- [Goal of the exercise]: Show every line of the data below that contains the string "github".

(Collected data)
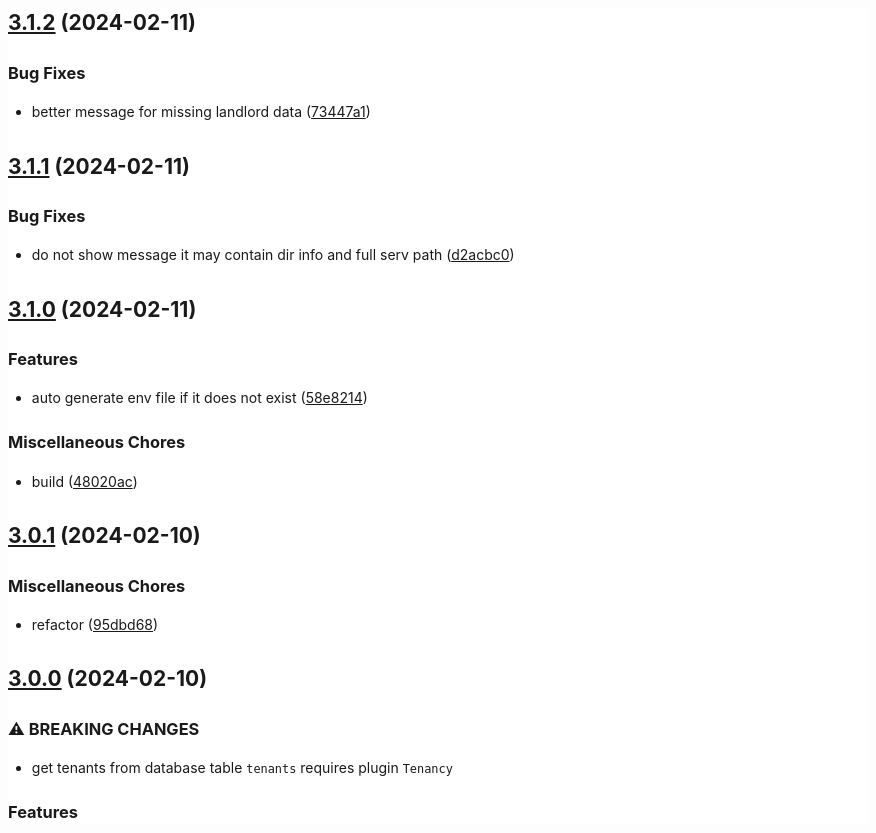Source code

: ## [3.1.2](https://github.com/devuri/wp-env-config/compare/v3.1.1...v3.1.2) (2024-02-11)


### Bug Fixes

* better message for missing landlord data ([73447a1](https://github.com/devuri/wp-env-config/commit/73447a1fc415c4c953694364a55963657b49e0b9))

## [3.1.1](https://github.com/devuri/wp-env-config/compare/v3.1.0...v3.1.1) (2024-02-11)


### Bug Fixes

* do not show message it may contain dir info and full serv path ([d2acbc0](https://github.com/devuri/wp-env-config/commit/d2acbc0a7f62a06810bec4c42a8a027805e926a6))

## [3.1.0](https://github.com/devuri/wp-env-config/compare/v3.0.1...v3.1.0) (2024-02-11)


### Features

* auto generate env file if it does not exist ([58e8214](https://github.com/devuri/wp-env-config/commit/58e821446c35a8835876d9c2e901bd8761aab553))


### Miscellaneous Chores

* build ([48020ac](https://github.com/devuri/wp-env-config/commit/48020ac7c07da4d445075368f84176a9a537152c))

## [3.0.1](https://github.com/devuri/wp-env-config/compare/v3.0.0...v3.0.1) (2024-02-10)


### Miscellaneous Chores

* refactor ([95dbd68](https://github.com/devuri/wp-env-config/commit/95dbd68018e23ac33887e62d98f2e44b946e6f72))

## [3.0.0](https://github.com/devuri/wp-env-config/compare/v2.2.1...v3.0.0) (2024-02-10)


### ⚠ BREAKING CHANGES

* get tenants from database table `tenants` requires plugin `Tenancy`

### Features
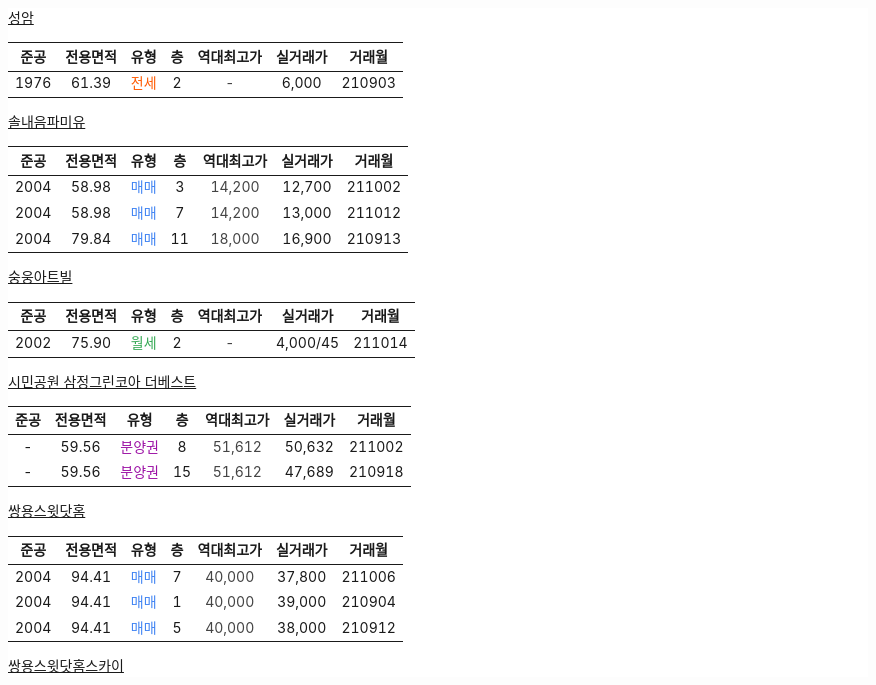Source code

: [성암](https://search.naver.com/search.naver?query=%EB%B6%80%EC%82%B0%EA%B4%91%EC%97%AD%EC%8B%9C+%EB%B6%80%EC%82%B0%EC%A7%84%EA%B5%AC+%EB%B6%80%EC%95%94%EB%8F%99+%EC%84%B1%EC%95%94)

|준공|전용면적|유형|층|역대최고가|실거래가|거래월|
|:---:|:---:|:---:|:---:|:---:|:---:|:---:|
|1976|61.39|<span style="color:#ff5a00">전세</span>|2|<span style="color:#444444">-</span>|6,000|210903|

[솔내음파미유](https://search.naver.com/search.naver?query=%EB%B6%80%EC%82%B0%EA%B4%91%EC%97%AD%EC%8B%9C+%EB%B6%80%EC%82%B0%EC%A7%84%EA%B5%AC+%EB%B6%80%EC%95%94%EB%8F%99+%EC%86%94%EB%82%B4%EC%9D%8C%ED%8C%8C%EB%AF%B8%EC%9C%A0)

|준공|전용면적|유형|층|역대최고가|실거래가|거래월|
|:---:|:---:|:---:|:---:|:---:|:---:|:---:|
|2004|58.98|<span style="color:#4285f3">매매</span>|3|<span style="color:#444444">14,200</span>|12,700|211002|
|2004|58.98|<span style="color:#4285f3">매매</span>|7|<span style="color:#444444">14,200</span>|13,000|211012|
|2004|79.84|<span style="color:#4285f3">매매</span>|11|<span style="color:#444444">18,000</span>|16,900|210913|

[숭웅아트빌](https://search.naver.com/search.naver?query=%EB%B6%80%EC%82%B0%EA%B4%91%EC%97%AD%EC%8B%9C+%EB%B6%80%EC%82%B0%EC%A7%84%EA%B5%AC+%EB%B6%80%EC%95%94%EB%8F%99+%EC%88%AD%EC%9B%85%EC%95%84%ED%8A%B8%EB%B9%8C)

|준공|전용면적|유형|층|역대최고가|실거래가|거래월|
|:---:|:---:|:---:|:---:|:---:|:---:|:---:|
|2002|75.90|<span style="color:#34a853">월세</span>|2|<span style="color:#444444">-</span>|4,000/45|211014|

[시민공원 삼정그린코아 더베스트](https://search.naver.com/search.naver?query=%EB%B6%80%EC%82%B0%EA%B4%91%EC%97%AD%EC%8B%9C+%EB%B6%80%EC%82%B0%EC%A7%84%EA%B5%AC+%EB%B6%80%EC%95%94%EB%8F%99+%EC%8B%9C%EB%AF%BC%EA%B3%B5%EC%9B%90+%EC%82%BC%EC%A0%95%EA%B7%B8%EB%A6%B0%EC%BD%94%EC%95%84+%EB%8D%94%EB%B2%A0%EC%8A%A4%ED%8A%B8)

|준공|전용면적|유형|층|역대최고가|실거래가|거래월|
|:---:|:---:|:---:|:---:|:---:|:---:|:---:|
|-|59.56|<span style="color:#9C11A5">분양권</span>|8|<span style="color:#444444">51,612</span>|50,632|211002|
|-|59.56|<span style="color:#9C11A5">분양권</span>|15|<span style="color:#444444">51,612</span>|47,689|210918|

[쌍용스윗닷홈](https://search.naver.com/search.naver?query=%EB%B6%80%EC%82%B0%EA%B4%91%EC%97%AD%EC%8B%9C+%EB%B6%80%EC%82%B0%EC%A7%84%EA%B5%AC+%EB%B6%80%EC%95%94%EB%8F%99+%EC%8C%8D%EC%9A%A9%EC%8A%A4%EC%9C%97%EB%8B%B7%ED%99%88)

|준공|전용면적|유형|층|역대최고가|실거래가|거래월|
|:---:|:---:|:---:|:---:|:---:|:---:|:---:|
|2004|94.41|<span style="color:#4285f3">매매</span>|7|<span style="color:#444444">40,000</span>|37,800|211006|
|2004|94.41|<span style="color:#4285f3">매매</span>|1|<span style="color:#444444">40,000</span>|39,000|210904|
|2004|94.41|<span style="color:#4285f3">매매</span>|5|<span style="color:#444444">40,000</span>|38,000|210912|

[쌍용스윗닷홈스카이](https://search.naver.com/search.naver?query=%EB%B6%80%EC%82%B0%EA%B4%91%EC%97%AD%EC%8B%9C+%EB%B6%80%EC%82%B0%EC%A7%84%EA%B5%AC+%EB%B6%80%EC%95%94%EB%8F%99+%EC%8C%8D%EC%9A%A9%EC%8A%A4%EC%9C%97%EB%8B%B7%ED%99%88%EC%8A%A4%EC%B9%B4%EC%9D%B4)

- [Solution for this exercise]:
: ## [3.1.2](https://github.com/devuri/wp-env-config/compare/v3.1.1...v3.1.2) (2024-02-11)
* better message for missing landlord data ([73447a1](https://github.com/devuri/wp-env-config/commit/73447a1fc415c4c953694364a55963657b49e0b9))
## [3.1.1](https://github.com/devuri/wp-env-config/compare/v3.1.0...v3.1.1) (2024-02-11)
* do not show message it may contain dir info and full serv path ([d2acbc0](https://github.com/devuri/wp-env-config/commit/d2acbc0a7f62a06810bec4c42a8a027805e926a6))
## [3.1.0](https://github.com/devuri/wp-env-config/compare/v3.0.1...v3.1.0) (2024-02-11)
* auto generate env file if it does not exist ([58e8214](https://github.com/devuri/wp-env-config/commit/58e821446c35a8835876d9c2e901bd8761aab553))
* build ([48020ac](https://github.com/devuri/wp-env-config/commit/48020ac7c07da4d445075368f84176a9a537152c))
## [3.0.1](https://github.com/devuri/wp-env-config/compare/v3.0.0...v3.0.1) (2024-02-10)
* refactor ([95dbd68](https://github.com/devuri/wp-env-config/commit/95dbd68018e23ac33887e62d98f2e44b946e6f72))
## [3.0.0](https://github.com/devuri/wp-env-config/compare/v2.2.1...v3.0.0) (2024-02-10)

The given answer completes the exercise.